In general, though, I think he's right that a majority of the
>> Tea Party's liberal/left opponents actually have more in common with it,
>> than it does with the "states' rights" caricature they draw of it.
>>
>
> Maybe, if you leave aside things like social spending and financial and
> environmental regulation.
But these are all secondary, if not tertiary factors. I don't/can't/wouldn't wanna speak for Jack, but I think that the Tea Partiers' positions on these points stem directly from their attachment to American exceptionalism more than any fiscal perspective. For America to align its policies in these areas with those of other industrialized nations - all that the liberals are asking for - would reinforce that it is merely a country among countries, something that, for the Tea Partiers, is incompatible with the mythology on which our country is uniquely founded.

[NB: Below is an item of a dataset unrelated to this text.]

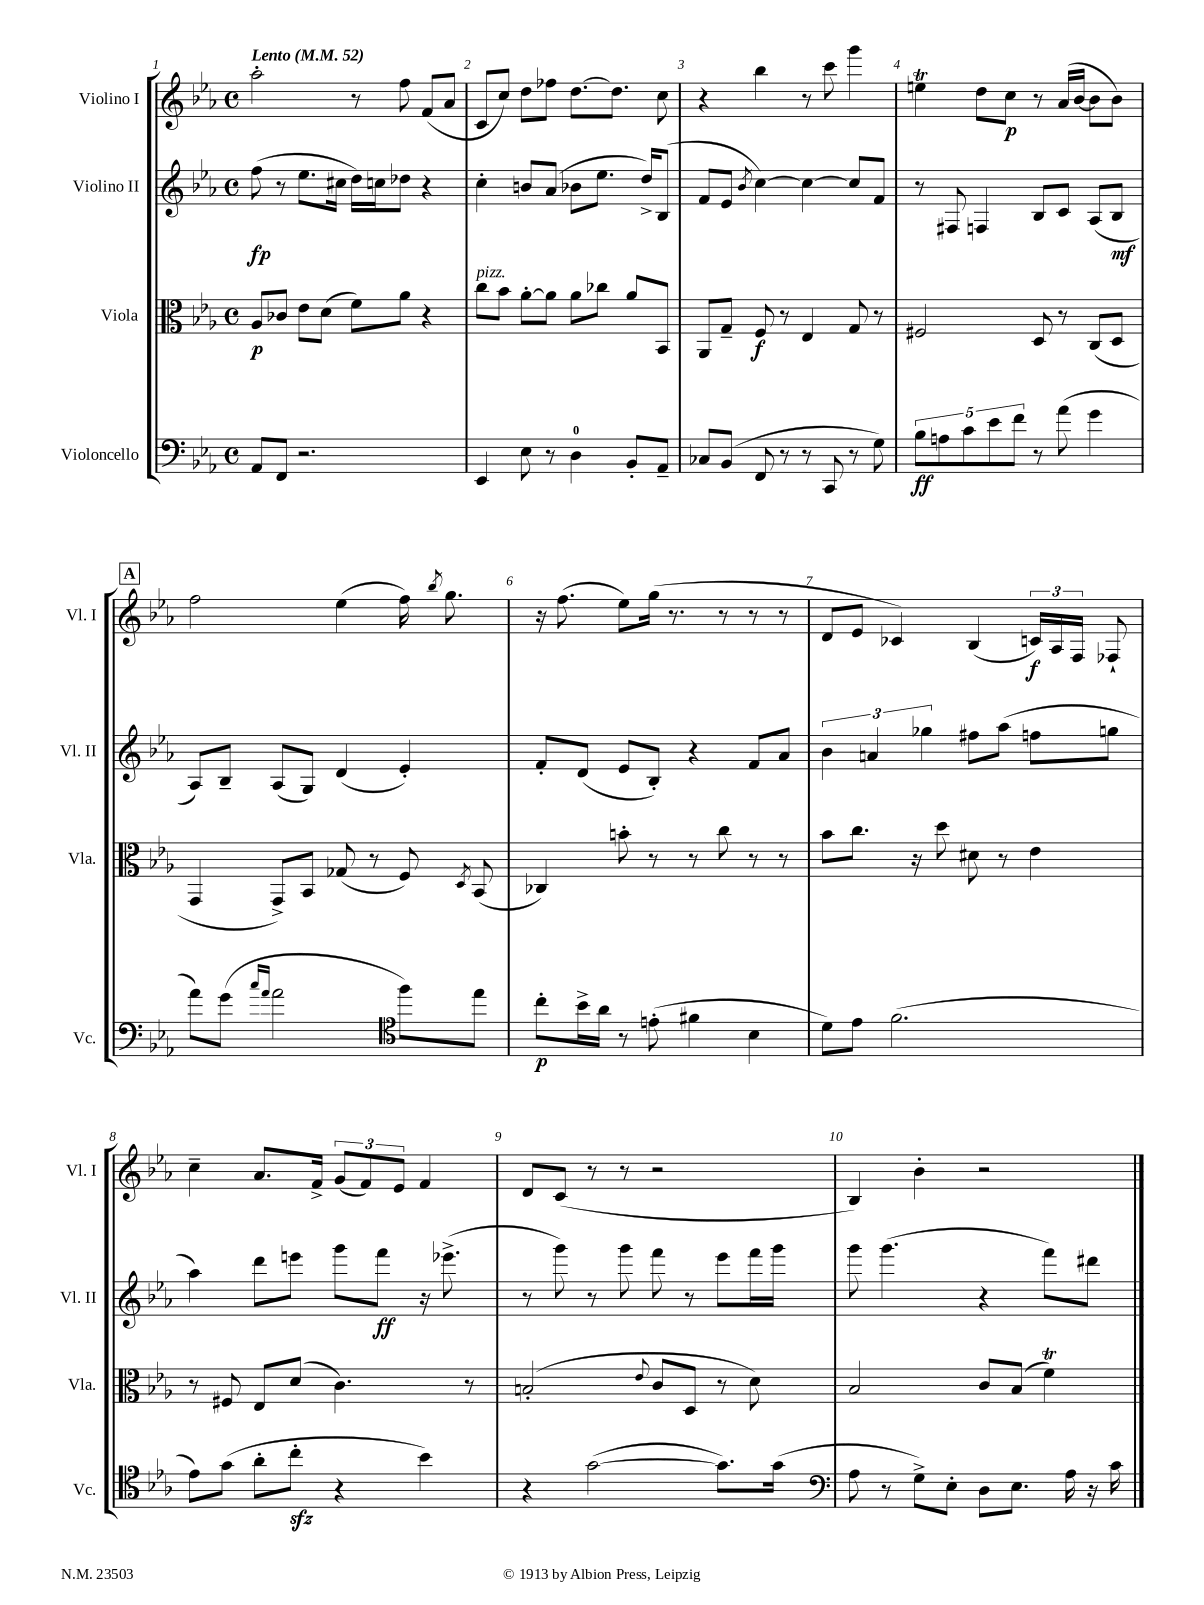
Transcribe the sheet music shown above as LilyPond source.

> And it's just not true that the TPers don't care about the federal debt.
> They're obsessed by it.
Again, I don't think that's the primary impetus behind them. I'm sure that Italy and Japan also have fiscal conservatives concerned with their nations' debts, but they don't launch the same kinds of mass movements.
> And a lot of the liberal anti-TPers are no fans of the American empire,
> even if some of the Dems they habitually vote for are.
>
If you want to define the empire restrictively enough (troops on the ground, in whichever country the liberals don't want troops on the ground this year), sure.
-- "Hige sceal þe heardra, heorte þe cenre, mod sceal þe mare, þe ure mægen lytlað."